▶ Problem details
All pictures must be dropped, while the entries are given again word for word.

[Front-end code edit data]
::::::::

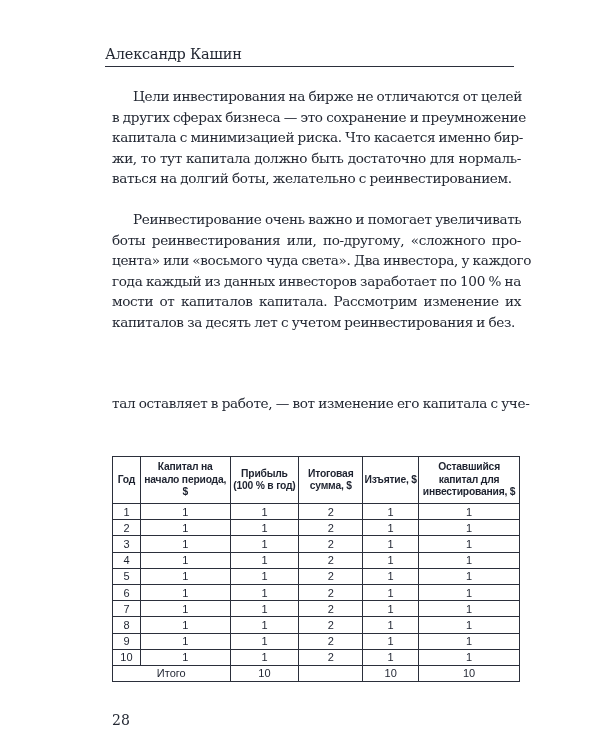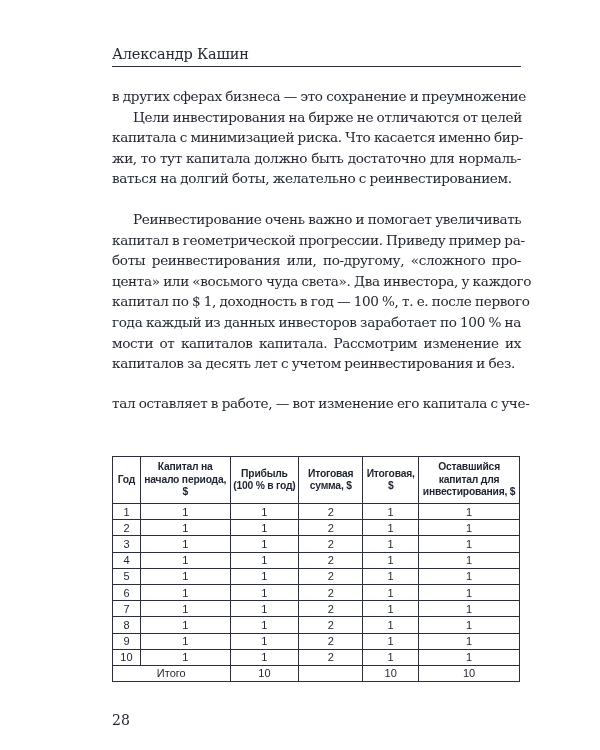--- a/index.html
+++ b/index.html
@@ -2,21 +2,21 @@
 <html><head>
   <meta charset="utf-8">
   <style>
     html, body { margin: 0; padding: 0; }
     body {
       width: 600px; height: 750px; background: #ffffff; position: relative; overflow: hidden;
       color: #232833;
     }
     .page { position: absolute; left: 0; top: 0; width: 600px; height: 750px; }
     .running-head {
-      position: absolute; left: 112px; top: 44px; width: 409px;
+      position: absolute; left: 105px; top: 44px; width: 409px;
       font-family: "DejaVu Serif", serif; font-size: 14.5px; letter-spacing: -0.2px;
       line-height: 20px; padding-bottom: 2px; border-bottom: 1.5px solid #2b2f3b;
     }
     .para {
       position: absolute; left: 112px; width: 409px;
       font-family: "DejaVu Serif", serif; font-size: 13.6px; line-height: 20.6px;
       text-align: justify; letter-spacing: -0.35px; word-spacing: -0.5px;
     }
     .para .line { display: block; white-space: nowrap; text-align: justify; text-align-last: justify; height: 20.6px; }
     .para .line.last { text-align-last: left; }
@@ -47,33 +47,31 @@
     }
   </style>
 </head>
 <body>
 
 <div class="page">
 
   <div class="running-head">Александр Кашин</div>
 
   <div class="para" id="p1">
+    <span class="line indent">Цели инвестирования на бирже не отличаются от целей</span>
     <span class="line">в других сферах бизнеса — это сохранение и преумножение</span>
-    <span class="line indent">Цели инвестирования на бирже не отличаются от целей</span>
     <span class="line">капитала с минимизацией риска. Что касается именно бир-</span>
     <span class="line">жи, то тут капитала должно быть достаточно для нормаль-</span>
     <span class="line last">ваться на долгий боты, желательно с реинвестированием.</span>
   </div>
 
   <div class="para" id="p2">
     <span class="line indent">Реинвестирование очень важно и помогает увеличивать</span>
-    <span class="line">капитал в геометрической прогрессии. Приведу пример ра-</span>
     <span class="line">боты реинвестирования или, по-другому, «сложного про-</span>
     <span class="line">цента» или «восьмого чуда света». Два инвестора, у каждого</span>
-    <span class="line">капитал по $ 1, доходность в год — 100 %, т. е. после первого</span>
     <span class="line">года каждый из данных инвесторов заработает по 100 % на</span>
     <span class="line">мости от капиталов капитала. Рассмотрим изменение их</span>
     <span class="line last">капиталов за десять лет с учетом реинвестирования и без.</span>
   </div>
 
   <div class="para" id="p3">
     <span class="line">тал оставляет в работе, — вот изменение его капитала с уче-</span>
   </div>
 
   <table class="data">
@@ -84,21 +82,21 @@
         <col class="c3">
         <col class="c4">
         <col class="c5">
     </colgroup>
     <thead>
       <tr>
         <th>Год</th>
         <th>Капитал на начало периода, $</th>
         <th>Прибыль (100 % в год)</th>
         <th>Итоговая сумма, $</th>
-        <th>Итоговая, $</th>
+        <th>Изъятие, $</th>
         <th>Оставшийся капитал для инвестирования, $</th>
       </tr>
     </thead>
     <tbody id="table-body">
         <tr>
           <td>1</td>
           <td>1</td>
           <td>1</td>
           <td>2</td>
           <td>1</td>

::::::::

▶ Result
--- a/index.html
+++ b/index.html
@@ -2,21 +2,21 @@
 <html><head>
   <meta charset="utf-8">
   <style>
     html, body { margin: 0; padding: 0; }
     body {
       width: 600px; height: 750px; background: #ffffff; position: relative; overflow: hidden;
       color: #232833;
     }
     .page { position: absolute; left: 0; top: 0; width: 600px; height: 750px; }
     .running-head {
-      position: absolute; left: 112px; top: 44px; width: 409px;
+      position: absolute; left: 105px; top: 44px; width: 409px;
       font-family: "DejaVu Serif", serif; font-size: 14.5px; letter-spacing: -0.2px;
       line-height: 20px; padding-bottom: 2px; border-bottom: 1.5px solid #2b2f3b;
     }
     .para {
       position: absolute; left: 112px; width: 409px;
       font-family: "DejaVu Serif", serif; font-size: 13.6px; line-height: 20.6px;
       text-align: justify; letter-spacing: -0.35px; word-spacing: -0.5px;
     }
     .para .line { display: block; white-space: nowrap; text-align: justify; text-align-last: justify; height: 20.6px; }
     .para .line.last { text-align-last: left; }
@@ -47,33 +47,31 @@
     }
   </style>
 </head>
 <body>
 
 <div class="page">
 
   <div class="running-head">Александр Кашин</div>
 
   <div class="para" id="p1">
+    <span class="line indent">Цели инвестирования на бирже не отличаются от целей</span>
     <span class="line">в других сферах бизнеса — это сохранение и преумножение</span>
-    <span class="line indent">Цели инвестирования на бирже не отличаются от целей</span>
     <span class="line">капитала с минимизацией риска. Что касается именно бир-</span>
     <span class="line">жи, то тут капитала должно быть достаточно для нормаль-</span>
     <span class="line last">ваться на долгий боты, желательно с реинвестированием.</span>
   </div>
 
   <div class="para" id="p2">
     <span class="line indent">Реинвестирование очень важно и помогает увеличивать</span>
-    <span class="line">капитал в геометрической прогрессии. Приведу пример ра-</span>
     <span class="line">боты реинвестирования или, по-другому, «сложного про-</span>
     <span class="line">цента» или «восьмого чуда света». Два инвестора, у каждого</span>
-    <span class="line">капитал по $ 1, доходность в год — 100 %, т. е. после первого</span>
     <span class="line">года каждый из данных инвесторов заработает по 100 % на</span>
     <span class="line">мости от капиталов капитала. Рассмотрим изменение их</span>
     <span class="line last">капиталов за десять лет с учетом реинвестирования и без.</span>
   </div>
 
   <div class="para" id="p3">
     <span class="line">тал оставляет в работе, — вот изменение его капитала с уче-</span>
   </div>
 
   <table class="data">
@@ -84,21 +82,21 @@
         <col class="c3">
         <col class="c4">
         <col class="c5">
     </colgroup>
     <thead>
       <tr>
         <th>Год</th>
         <th>Капитал на начало периода, $</th>
         <th>Прибыль (100 % в год)</th>
         <th>Итоговая сумма, $</th>
-        <th>Итоговая, $</th>
+        <th>Изъятие, $</th>
         <th>Оставшийся капитал для инвестирования, $</th>
       </tr>
     </thead>
     <tbody id="table-body">
         <tr>
           <td>1</td>
           <td>1</td>
           <td>1</td>
           <td>2</td>
           <td>1</td>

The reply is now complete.